The intention was to empty the parliament of its Palestinian representatives. But these factions put aside their historic differences to create the Joint List.
Mr Netanyahu, who had hoped to see the back of the Palestinian parties at last year's general election, inadvertently transformed them into the third biggest party. That was the context for his now-infamous campaign warning that "the Arabs are coming out in droves to vote."
The crackdown on Palestinian parties may finally burst the simplistic assumption that Israel is a democracy because its Palestinian minority has the vote.
This argument was always deeply misguided. After Israel's creation in 1948, officials gave citizenship and the vote to the few Palestinians remaining inside the new borders precisely because they were a small and weak minority.
In exiling 80 percent of Palestinians from their homeland, Israel effectively rigged its national electoral constituency to ensure there would be a huge Jewish majority in perpetuity.
A Palestinian MP, Ahmed Tibi, summed it up neatly.
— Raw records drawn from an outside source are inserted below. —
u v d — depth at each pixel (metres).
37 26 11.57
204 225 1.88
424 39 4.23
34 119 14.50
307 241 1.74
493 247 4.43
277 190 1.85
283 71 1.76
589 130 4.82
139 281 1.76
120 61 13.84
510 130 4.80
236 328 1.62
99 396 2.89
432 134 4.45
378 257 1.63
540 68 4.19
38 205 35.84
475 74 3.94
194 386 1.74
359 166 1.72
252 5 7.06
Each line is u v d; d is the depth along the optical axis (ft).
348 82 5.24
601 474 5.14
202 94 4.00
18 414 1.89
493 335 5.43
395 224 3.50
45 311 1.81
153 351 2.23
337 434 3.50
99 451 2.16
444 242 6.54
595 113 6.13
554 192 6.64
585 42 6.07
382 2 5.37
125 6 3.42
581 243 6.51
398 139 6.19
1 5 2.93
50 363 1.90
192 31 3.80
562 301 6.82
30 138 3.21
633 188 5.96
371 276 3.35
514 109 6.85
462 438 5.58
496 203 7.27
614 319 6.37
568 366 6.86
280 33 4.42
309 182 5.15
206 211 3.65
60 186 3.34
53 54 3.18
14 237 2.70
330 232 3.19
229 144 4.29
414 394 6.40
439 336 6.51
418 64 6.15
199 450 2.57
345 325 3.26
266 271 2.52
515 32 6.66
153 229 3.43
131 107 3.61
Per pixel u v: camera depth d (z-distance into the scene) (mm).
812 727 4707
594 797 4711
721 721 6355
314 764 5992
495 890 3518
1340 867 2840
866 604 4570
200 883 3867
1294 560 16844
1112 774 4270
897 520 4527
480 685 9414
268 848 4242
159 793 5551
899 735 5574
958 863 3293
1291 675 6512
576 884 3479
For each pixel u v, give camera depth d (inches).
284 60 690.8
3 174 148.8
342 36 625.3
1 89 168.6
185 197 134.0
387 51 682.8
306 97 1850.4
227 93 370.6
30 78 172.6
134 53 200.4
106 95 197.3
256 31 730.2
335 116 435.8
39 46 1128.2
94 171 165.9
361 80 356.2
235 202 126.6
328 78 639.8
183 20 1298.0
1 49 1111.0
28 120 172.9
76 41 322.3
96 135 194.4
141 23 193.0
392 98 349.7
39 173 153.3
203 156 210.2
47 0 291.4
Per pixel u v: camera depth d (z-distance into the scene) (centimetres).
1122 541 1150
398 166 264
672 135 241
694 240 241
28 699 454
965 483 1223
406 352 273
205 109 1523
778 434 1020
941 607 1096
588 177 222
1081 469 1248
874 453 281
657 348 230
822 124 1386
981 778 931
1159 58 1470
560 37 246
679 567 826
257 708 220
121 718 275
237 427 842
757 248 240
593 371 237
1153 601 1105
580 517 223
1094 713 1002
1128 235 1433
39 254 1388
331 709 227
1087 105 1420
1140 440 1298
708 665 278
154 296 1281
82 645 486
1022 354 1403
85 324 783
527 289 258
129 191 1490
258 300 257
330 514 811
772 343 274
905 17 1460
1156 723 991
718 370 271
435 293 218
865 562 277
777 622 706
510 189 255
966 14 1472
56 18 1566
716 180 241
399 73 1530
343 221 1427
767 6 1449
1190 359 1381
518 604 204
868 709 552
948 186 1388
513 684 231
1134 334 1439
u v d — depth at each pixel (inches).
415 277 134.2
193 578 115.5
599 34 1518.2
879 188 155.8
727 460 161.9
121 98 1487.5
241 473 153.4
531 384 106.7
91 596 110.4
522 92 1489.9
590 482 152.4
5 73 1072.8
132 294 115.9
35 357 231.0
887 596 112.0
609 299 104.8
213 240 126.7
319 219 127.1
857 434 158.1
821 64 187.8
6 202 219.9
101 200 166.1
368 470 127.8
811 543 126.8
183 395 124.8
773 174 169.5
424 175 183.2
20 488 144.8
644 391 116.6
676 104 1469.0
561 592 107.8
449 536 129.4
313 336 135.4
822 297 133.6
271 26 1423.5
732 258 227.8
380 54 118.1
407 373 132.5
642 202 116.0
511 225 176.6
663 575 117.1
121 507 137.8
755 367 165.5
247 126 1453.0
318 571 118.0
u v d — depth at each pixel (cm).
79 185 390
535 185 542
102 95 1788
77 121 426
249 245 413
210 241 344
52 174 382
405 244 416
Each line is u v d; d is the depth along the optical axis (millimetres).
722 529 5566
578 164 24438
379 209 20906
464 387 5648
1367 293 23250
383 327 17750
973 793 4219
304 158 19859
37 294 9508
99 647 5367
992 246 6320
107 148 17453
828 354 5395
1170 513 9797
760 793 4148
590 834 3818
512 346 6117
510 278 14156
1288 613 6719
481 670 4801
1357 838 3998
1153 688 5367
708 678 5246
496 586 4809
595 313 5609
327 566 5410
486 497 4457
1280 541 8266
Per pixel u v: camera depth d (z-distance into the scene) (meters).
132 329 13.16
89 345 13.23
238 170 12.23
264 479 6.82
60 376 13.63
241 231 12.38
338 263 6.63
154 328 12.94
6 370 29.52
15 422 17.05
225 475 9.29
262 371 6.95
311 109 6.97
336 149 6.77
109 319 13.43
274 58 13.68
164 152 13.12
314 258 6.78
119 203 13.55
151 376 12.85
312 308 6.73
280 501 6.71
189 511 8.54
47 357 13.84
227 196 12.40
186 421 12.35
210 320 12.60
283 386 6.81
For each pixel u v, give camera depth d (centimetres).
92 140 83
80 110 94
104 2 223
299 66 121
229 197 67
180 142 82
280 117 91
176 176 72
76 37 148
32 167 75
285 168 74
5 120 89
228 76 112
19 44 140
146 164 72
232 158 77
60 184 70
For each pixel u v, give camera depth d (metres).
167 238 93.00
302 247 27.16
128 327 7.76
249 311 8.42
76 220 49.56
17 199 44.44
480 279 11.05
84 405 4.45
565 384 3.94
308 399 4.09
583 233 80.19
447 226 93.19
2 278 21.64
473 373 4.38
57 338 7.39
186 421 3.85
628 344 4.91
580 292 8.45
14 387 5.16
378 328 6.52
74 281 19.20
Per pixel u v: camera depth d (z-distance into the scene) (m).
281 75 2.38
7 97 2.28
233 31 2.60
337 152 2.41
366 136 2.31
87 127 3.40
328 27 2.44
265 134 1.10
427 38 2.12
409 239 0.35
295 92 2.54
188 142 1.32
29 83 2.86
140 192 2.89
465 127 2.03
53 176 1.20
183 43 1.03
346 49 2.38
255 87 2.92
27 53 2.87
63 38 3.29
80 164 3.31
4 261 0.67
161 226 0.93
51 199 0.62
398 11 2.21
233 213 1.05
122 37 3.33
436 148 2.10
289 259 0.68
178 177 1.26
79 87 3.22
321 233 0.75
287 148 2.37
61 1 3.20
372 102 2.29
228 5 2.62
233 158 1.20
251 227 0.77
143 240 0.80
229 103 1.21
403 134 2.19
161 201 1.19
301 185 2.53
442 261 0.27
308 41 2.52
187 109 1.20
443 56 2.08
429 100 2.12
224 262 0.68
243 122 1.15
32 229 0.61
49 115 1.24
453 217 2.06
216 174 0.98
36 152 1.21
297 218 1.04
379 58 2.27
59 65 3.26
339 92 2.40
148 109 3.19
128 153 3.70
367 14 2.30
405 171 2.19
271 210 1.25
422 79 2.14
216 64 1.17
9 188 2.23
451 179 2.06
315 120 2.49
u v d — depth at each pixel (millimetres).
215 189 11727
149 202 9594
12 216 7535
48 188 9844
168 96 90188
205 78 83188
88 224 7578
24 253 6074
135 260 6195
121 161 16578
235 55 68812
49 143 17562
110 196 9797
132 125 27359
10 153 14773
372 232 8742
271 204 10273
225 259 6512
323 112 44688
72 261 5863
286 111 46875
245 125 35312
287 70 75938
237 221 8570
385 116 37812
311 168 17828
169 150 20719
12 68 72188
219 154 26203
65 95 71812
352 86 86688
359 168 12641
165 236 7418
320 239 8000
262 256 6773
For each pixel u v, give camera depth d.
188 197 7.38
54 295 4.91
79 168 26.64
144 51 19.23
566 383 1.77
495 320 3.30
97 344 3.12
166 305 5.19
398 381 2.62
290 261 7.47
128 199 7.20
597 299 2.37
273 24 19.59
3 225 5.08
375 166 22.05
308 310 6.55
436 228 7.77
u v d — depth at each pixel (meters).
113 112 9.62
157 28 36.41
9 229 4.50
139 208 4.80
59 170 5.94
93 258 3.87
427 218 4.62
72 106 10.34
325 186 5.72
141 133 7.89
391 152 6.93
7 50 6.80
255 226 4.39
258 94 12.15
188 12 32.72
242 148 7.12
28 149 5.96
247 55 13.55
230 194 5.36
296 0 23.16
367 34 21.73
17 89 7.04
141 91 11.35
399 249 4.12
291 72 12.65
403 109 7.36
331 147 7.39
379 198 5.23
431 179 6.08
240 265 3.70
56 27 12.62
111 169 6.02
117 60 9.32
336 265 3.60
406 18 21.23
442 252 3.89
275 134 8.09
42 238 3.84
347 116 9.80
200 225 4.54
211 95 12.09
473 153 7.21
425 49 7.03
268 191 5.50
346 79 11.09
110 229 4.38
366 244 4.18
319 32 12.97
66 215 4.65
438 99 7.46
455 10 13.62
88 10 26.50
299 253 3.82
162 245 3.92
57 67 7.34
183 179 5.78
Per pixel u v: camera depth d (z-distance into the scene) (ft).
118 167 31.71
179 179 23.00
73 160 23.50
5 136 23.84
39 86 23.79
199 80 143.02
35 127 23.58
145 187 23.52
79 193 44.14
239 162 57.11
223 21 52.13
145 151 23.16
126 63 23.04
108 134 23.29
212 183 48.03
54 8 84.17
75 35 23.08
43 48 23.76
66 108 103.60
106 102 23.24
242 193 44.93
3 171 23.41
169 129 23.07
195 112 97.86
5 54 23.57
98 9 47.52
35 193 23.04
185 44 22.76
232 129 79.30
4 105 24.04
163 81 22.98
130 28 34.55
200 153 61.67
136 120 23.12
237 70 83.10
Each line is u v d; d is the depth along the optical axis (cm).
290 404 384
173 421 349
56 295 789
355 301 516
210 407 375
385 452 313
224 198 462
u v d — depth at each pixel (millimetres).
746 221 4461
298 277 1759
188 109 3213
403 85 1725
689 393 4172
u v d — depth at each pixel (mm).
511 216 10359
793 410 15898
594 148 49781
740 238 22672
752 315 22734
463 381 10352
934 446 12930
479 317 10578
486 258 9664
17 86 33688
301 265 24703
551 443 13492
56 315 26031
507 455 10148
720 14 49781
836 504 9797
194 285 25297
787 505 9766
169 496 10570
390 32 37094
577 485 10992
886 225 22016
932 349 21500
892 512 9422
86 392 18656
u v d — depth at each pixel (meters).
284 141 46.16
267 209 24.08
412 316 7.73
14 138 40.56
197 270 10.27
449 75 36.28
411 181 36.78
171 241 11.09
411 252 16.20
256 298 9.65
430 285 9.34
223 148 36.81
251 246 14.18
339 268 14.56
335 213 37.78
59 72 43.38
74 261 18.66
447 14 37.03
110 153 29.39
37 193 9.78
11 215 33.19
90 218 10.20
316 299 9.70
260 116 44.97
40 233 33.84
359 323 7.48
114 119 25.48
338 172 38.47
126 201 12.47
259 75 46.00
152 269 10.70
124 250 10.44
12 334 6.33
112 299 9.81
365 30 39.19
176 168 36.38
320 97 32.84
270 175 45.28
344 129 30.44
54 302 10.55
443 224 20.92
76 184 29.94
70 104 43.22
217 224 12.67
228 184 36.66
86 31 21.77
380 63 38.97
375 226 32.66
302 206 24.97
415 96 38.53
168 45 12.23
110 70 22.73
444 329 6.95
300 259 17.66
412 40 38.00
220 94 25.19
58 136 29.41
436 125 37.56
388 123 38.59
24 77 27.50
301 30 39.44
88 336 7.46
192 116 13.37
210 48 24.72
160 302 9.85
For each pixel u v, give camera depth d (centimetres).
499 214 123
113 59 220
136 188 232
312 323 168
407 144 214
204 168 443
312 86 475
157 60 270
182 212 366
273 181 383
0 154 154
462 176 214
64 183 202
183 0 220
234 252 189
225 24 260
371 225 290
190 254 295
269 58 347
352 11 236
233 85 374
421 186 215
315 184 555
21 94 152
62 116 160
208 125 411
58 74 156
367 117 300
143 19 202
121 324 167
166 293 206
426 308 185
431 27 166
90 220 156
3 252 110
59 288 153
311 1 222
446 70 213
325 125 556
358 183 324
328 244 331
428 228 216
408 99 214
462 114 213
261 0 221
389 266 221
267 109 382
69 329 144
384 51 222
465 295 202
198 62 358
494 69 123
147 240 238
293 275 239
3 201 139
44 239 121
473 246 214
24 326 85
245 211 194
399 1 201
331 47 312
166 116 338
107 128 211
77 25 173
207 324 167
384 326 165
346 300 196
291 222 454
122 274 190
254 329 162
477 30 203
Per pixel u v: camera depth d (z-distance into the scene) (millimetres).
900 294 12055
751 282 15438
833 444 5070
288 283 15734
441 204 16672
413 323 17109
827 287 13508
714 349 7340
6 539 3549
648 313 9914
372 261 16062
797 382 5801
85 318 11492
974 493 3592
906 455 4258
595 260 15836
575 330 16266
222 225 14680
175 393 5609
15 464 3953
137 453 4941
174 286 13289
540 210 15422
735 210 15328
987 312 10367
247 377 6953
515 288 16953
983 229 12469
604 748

Israel, he said, was a democratic state for Jews and a Jewish state for its Palestinian citizens.
In truth, the vote of Palestinian citizens was only ever meant as window-dressing. David Ben Gurion, Israel's first prime minister, assumed that the rump Palestinian population would be swamped by Jewish immigrants flooding into the new state.
He miscalculated. The Palestinian minority had a far higher birth rate and maintained a level of 20 percent of the population. None of that would matter had the Palestinian representatives quietly accepted their position as shop-window mannequins.
But in recent years, as Mahmoud Abbas's Palestinian Authority has grown ever weaker, confined to small enclaves of the West Bank, the Palestinian MPs in Israel have taken up some of the slack. That was why the Balad MPs met the Jerusalem families. The PA, barred by Israel from East Jerusalem, can only look on helplessly on this issue.
This month Mr Netanyahu said he would surround Israel with walls to keep out the neighbourhood's "wild beasts." In his view, there are also wild beasts to be found in Israel's parliament -- and he is ready to erect walls to keep them out too.